* EXERCISE DETAILS
Return the run of lines below that opens with the line containing "(a) as to Form No. 1—" and closes with the line containing "6. Within the", keeping each one exact.

* SUPPLIED MATERIAL
------
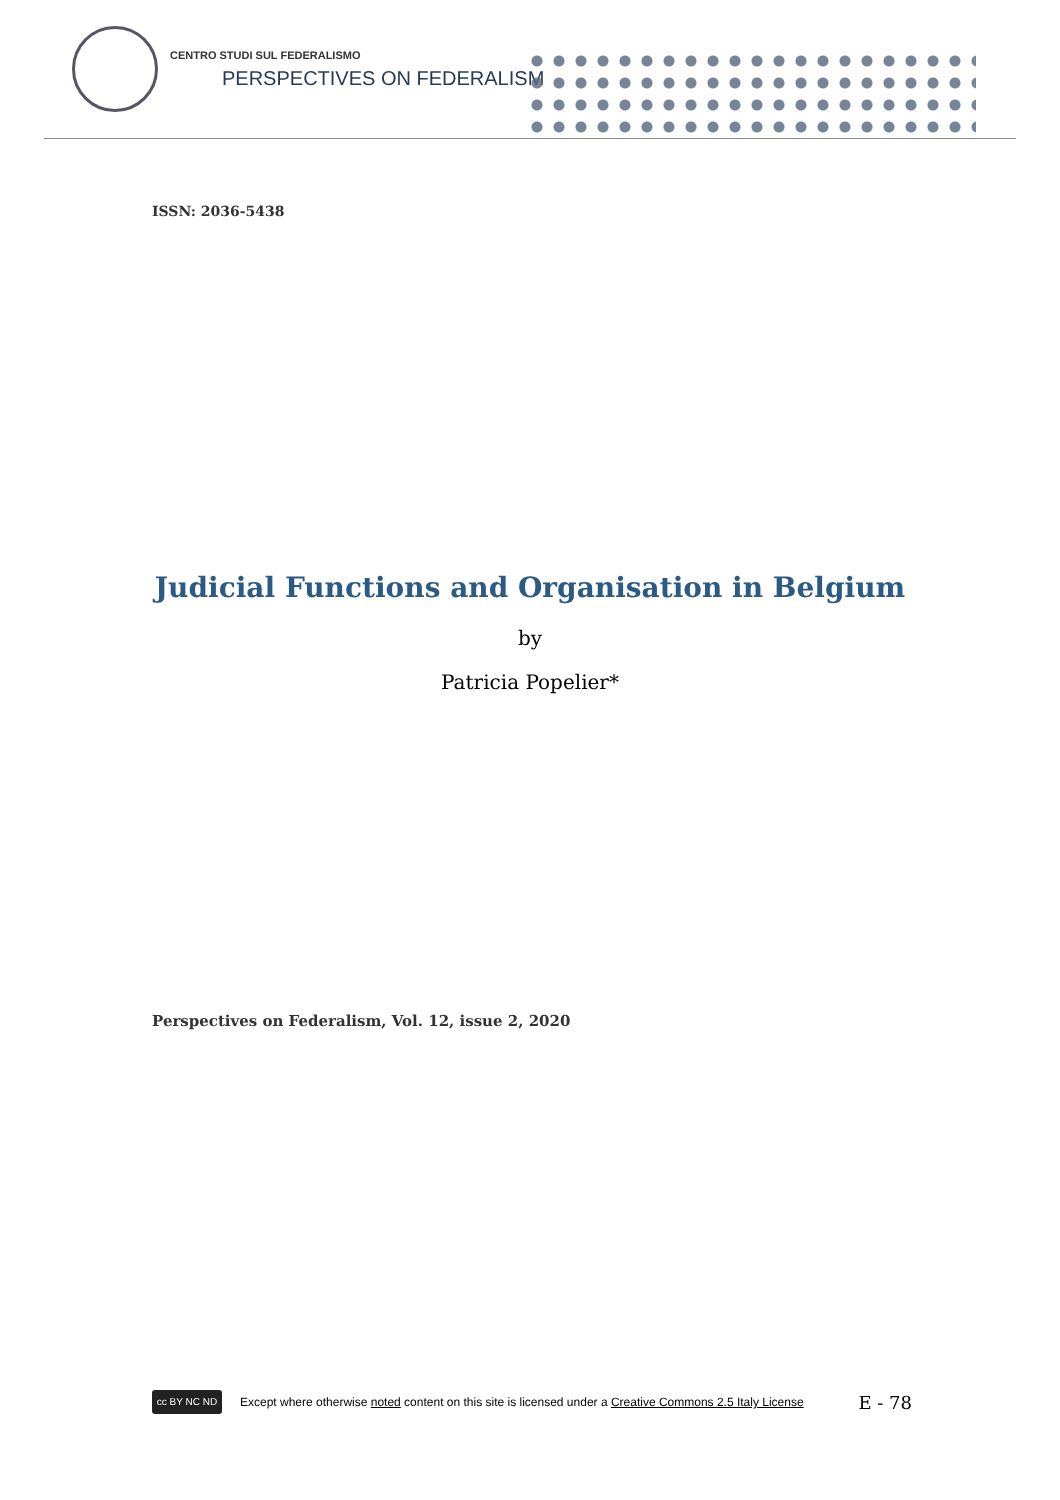CENTRO STUDI SUL FEDERALISMO
PERSPECTIVES ON FEDERALISM
ISSN: 2036-5438
Judicial Functions and Organisation in Belgium
by
Patricia Popelier*
Perspectives on Federalism, Vol. 12, issue 2, 2020
cc BY NC ND
Except where otherwise noted content on this site is licensed under a Creative Commons 2.5 Italy License E - 78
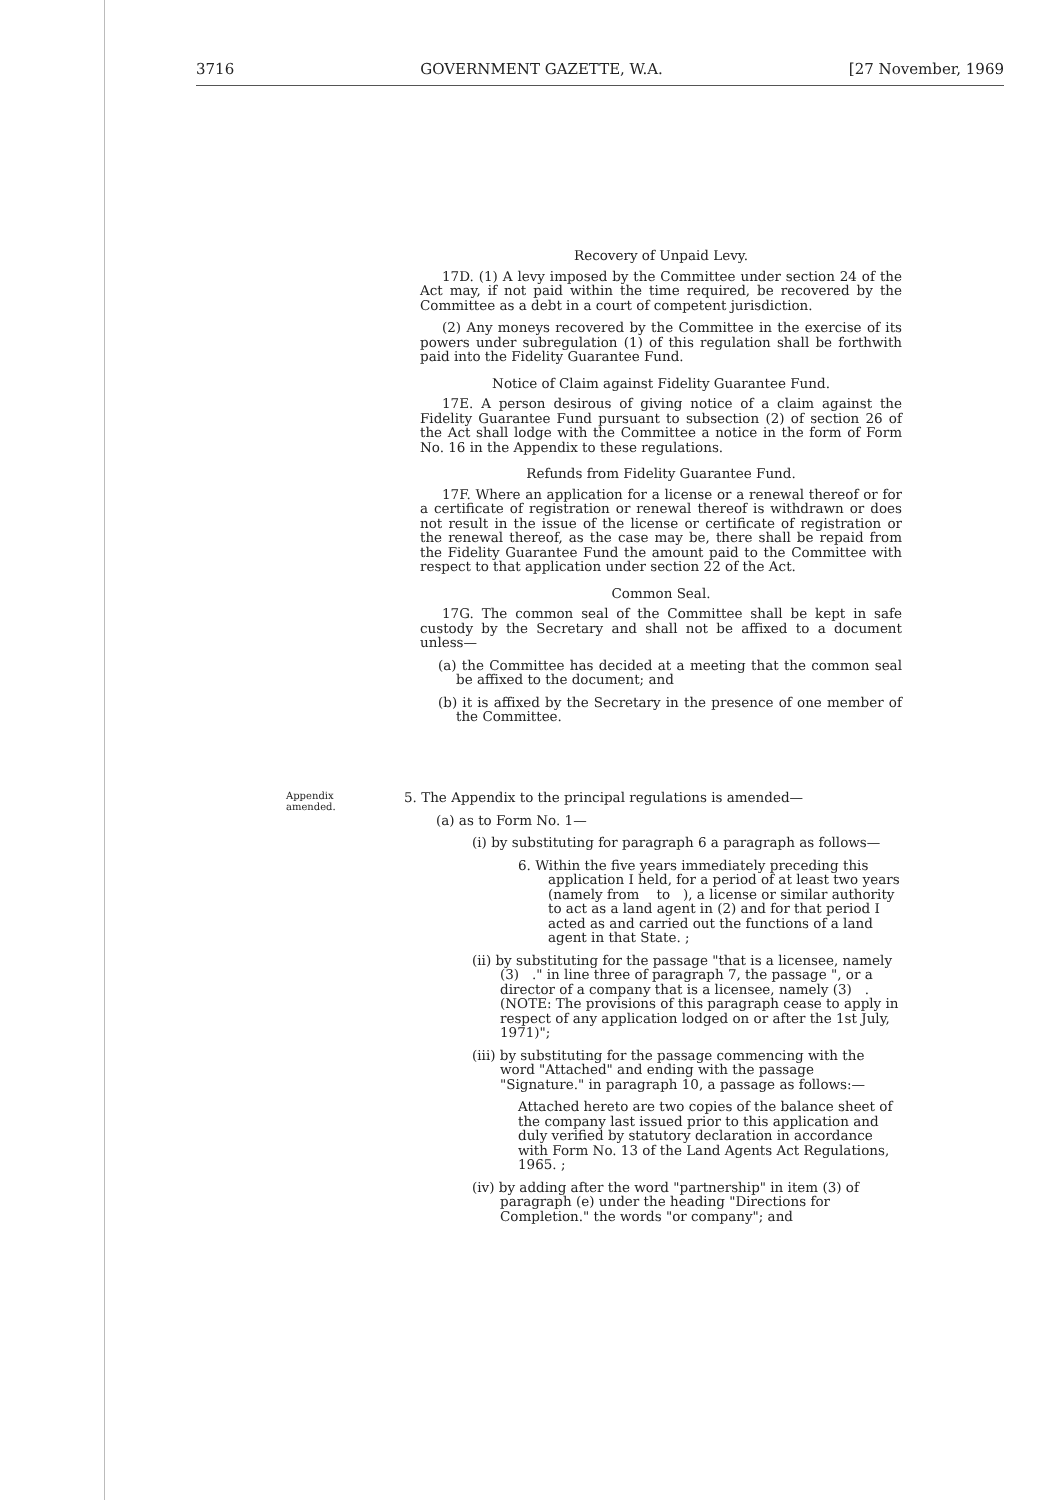3716 GOVERNMENT GAZETTE, W.A. [27 November, 1969
Recovery of Unpaid Levy.
17D. (1) A levy imposed by the Committee under section 24 of the Act may, if not paid within the time required, be recovered by the Committee as a debt in a court of competent jurisdiction.
(2) Any moneys recovered by the Committee in the exercise of its powers under subregulation (1) of this regulation shall be forthwith paid into the Fidelity Guarantee Fund.
Notice of Claim against Fidelity Guarantee Fund.
17E. A person desirous of giving notice of a claim against the Fidelity Guarantee Fund pursuant to subsection (2) of section 26 of the Act shall lodge with the Committee a notice in the form of Form No. 16 in the Appendix to these regulations.
Refunds from Fidelity Guarantee Fund.
17F. Where an application for a license or a renewal thereof or for a certificate of registration or renewal thereof is withdrawn or does not result in the issue of the license or certificate of registration or the renewal thereof, as the case may be, there shall be repaid from the Fidelity Guarantee Fund the amount paid to the Committee with respect to that application under section 22 of the Act.
Common Seal.
17G. The common seal of the Committee shall be kept in safe custody by the Secretary and shall not be affixed to a document unless—
(a) the Committee has decided at a meeting that the common seal be affixed to the document; and
(b) it is affixed by the Secretary in the presence of one member of the Committee.
Appendix
amended.
5. The Appendix to the principal regulations is amended—
(a) as to Form No. 1—
(i) by substituting for paragraph 6 a paragraph as follows—
6. Within the five years immediately preceding this application I held, for a period of at least two years (namely from to ), a license or similar authority to act as a land agent in (2) and for that period I acted as and carried out the functions of a land agent in that State. ;
(ii) by substituting for the passage "that is a licensee, namely (3) ." in line three of paragraph 7, the passage ", or a director of a company that is a licensee, namely (3) . (NOTE: The provisions of this paragraph cease to apply in respect of any application lodged on or after the 1st July, 1971)";
(iii) by substituting for the passage commencing with the word "Attached" and ending with the passage "Signature." in paragraph 10, a passage as follows:—
Attached hereto are two copies of the balance sheet of the company last issued prior to this application and duly verified by statutory declaration in accordance with Form No. 13 of the Land Agents Act Regulations, 1965. ;
(iv) by adding after the word "partnership" in item (3) of paragraph (e) under the heading "Directions for Completion." the words "or company"; and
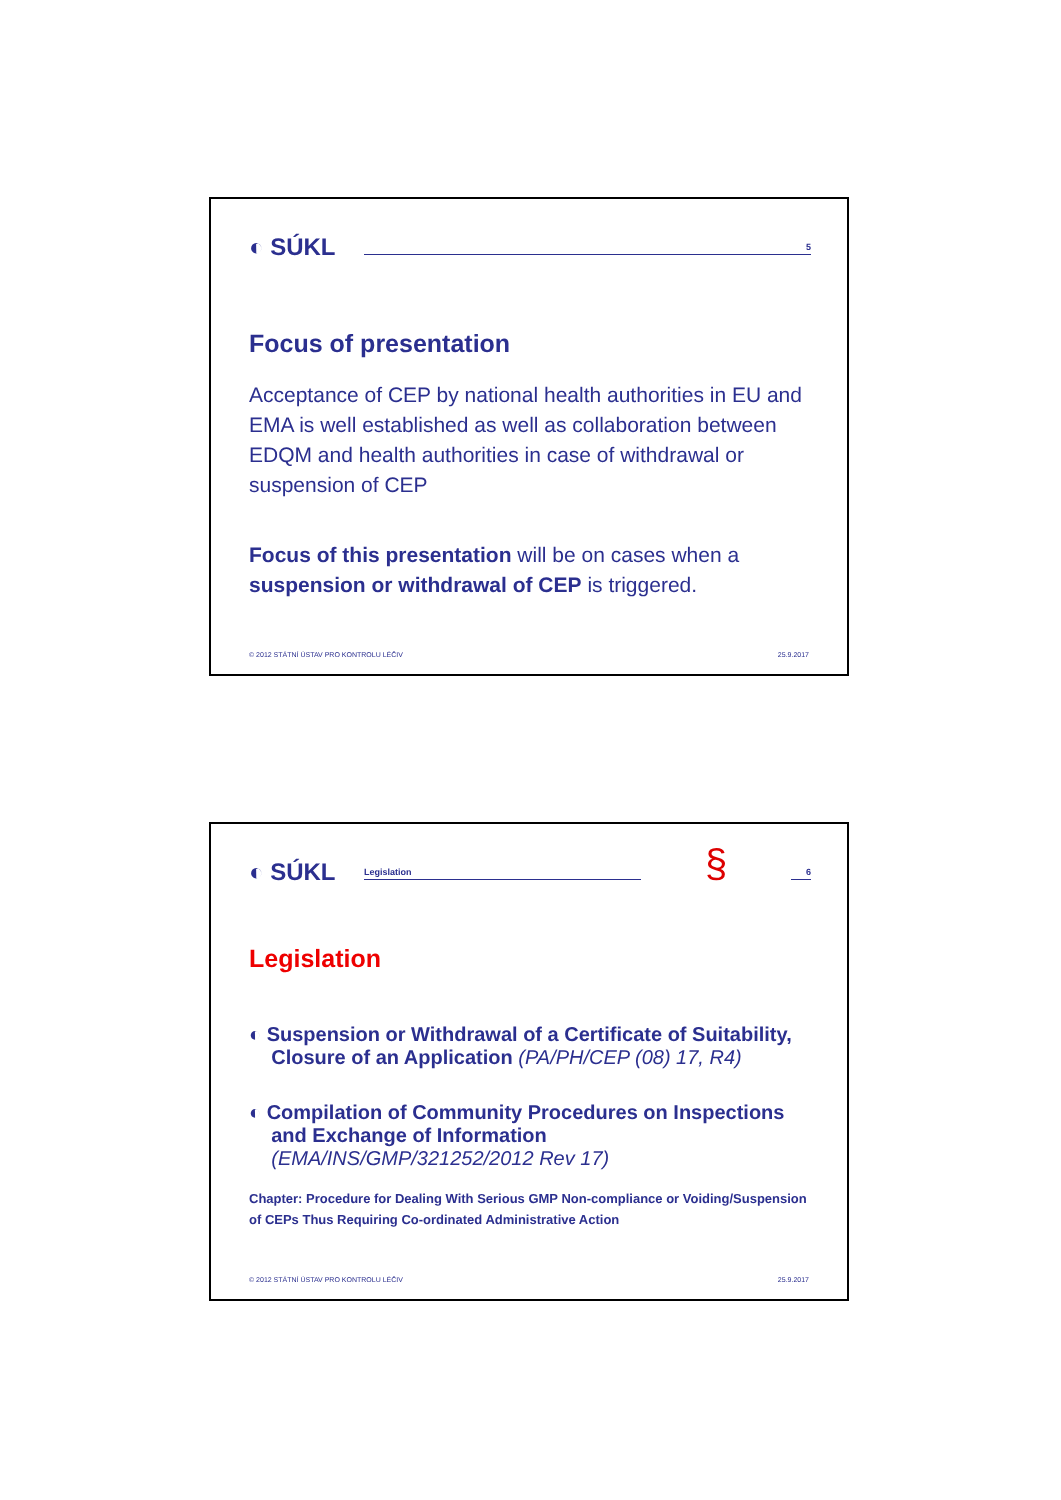◐ SÚKL
5
Focus of presentation
Acceptance of CEP by national health authorities in EU and EMA is well established as well as collaboration between EDQM and health authorities in case of withdrawal or suspension of CEP
Focus of this presentation will be on cases when a suspension or withdrawal of CEP is triggered.
© 2012 STÁTNÍ ÚSTAV PRO KONTROLU LÉČIV 25.9.2017
◐ SÚKL
Legislation
§
6
Legislation
◐ Suspension or Withdrawal of a Certificate of Suitability,
Closure of an Application (PA/PH/CEP (08) 17, R4)
◐ Compilation of Community Procedures on Inspections
and Exchange of Information
(EMA/INS/GMP/321252/2012 Rev 17)
Chapter: Procedure for Dealing With Serious GMP Non-compliance or Voiding/Suspension of CEPs Thus Requiring Co-ordinated Administrative Action
© 2012 STÁTNÍ ÚSTAV PRO KONTROLU LÉČIV 25.9.2017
------
* REPLY TO THE TASK
(a) as to Form No. 1—
(i) by substituting for paragraph 6 a paragraph as follows—
6. Within the five years immediately preceding this application I held, for a period of at least two years (namely from to ), a license or similar authority to act as a land agent in (2) and for that period I acted as and carried out the functions of a land agent in that State. ;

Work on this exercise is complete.